Article Silent

Pundalik (1912): Is this India’s first ever film?


On Dadasaheb Torne’s 57th death anniversary (19 January), we look at the controversy behind the silent film, Pundalik, which has been denied the title of India's first film.

Ramchandra Gopal Torne

Sonal Pandya

One of India’s first silent films (and possibly first feature film) is Pundalik, which came out with a Hollywood silent film, A Dead Man’s Child, on 18 May 1912. The devotional film on the Hindu saint, Bhakt Pundalik, was actually the staging of a Marathi play by Ramrao Kirtikar performed by the Shripad Sangeet Mandali of Nashik.

Pundalik was filmed by an Englishman named Johnson at Mangaldas Wadi, near Grant Road in Bombay. It was reviewed by The Times of India newspaper a week later on 25 May where the reviewer wrote: 'Pundalik has the power to arrest the attention of Hindus. As a religious drama, it has few equals.'

The dual poster of A Dead Man's Child
and Pundalik.

Narayan Govind (NG) Chitre, the Coronation Cinematograph manager, PR Tipnis, and Ramchandra Gopal (RG) Torne all came together to put up a shooting script of the play and the ‘film’ was directed by Torne. Different publications have different views on the director of Pundalik. Sometimes Torne has been credited, sometimes it is Tipnis, and many a time all three names are attached to the film. The Encyclopaedia of Indian Cinema also suggests that Torne may have been marginally involved in the film.

After Pundalik was filmed, the negatives were sent to London for processing. The now-lost film was said to be 22 minutes long. Eventually, Torne set up his own studio, Saraswati Cinetone, producing films like Raja Gopichand and Aut Ghatkecha Raja.

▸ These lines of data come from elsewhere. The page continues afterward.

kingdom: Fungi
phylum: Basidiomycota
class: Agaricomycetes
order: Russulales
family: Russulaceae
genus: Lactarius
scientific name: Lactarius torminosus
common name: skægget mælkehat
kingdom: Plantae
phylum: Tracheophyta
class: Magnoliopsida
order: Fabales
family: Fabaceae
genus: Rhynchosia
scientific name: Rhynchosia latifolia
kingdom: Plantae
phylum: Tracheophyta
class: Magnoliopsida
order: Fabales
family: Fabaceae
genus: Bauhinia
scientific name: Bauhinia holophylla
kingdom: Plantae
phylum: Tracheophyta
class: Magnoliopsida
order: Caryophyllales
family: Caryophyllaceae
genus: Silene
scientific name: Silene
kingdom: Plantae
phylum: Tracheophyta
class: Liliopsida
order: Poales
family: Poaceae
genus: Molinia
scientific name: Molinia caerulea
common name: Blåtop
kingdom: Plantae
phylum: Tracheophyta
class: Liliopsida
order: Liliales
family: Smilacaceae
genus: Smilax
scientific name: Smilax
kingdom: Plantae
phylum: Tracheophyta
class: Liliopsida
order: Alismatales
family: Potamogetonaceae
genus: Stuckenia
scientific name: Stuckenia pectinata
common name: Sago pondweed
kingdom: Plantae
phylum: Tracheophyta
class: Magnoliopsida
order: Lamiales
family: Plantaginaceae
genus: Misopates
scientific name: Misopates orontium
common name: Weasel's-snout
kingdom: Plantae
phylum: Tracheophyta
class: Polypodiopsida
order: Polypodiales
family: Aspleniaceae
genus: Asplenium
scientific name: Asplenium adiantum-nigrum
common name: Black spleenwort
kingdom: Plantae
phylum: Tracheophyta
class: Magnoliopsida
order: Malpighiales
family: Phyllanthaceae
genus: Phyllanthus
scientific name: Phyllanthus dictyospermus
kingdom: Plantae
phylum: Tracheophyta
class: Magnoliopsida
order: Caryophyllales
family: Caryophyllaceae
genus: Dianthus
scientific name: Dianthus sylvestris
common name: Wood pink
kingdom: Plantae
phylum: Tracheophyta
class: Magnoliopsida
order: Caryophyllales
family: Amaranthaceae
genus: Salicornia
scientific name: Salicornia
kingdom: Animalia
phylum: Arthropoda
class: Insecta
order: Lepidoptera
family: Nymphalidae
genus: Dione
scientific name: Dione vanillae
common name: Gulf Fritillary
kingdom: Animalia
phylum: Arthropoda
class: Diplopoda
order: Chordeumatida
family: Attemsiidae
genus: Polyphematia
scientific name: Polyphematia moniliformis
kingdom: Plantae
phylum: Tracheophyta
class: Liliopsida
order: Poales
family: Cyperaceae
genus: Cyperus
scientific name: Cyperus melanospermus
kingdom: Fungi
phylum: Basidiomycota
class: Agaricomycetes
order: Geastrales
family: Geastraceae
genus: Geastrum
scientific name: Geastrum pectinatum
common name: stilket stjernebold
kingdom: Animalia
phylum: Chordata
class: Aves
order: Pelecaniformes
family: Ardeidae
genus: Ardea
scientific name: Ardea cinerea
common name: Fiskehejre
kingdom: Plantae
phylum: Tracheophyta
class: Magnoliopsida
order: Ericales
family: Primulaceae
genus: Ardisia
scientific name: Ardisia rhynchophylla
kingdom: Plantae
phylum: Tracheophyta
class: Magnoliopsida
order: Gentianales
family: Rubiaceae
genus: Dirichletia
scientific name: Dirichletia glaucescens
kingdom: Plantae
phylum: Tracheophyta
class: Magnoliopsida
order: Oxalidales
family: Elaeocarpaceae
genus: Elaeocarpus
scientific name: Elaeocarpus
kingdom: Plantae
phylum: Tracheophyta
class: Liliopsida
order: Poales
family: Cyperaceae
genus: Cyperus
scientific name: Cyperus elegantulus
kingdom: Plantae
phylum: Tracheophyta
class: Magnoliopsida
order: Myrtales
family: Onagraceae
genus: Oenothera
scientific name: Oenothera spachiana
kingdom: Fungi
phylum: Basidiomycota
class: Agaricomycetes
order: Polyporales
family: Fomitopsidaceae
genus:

Film historian Firoze Rangoonwalla defended the film, writing: 'It is obvious that Pundalik being based on a story, specially enacted for the camera by actors made up for their roles and taking up a half of the bill of fare, was a feature film in every sense and has, therefore, to be acknowledged as India’s first picture, preceding DG Phalke’s Raja Harishchandra exactly by a year. It also means that Indians saw their own first feature film earlier than the Americans, who, according to the noted film historian Arthur Knight, saw the France-made Queen Elizabeth as their feature film only on July 12, 1912. The only limitation of Pundalik was that it was shot by an English cameraman and was clubbed together with a foreign story film, whereas Phalke’s effort was completely indigenous.'

On the other side of the argument, according to the late PK Nair, founder of the National Film Archives of India (NFAI), the reason why Pundalik does not qualify as a feature film is because it was only a photographic recording. Filmmaker Hiralal Sen also did the same as Chitre, Tipnis and Torne earlier and his productions were not considered as films. Therefore, Phalke’s Raja Harishchandra (1913) is widely regarded as India’s first feature film.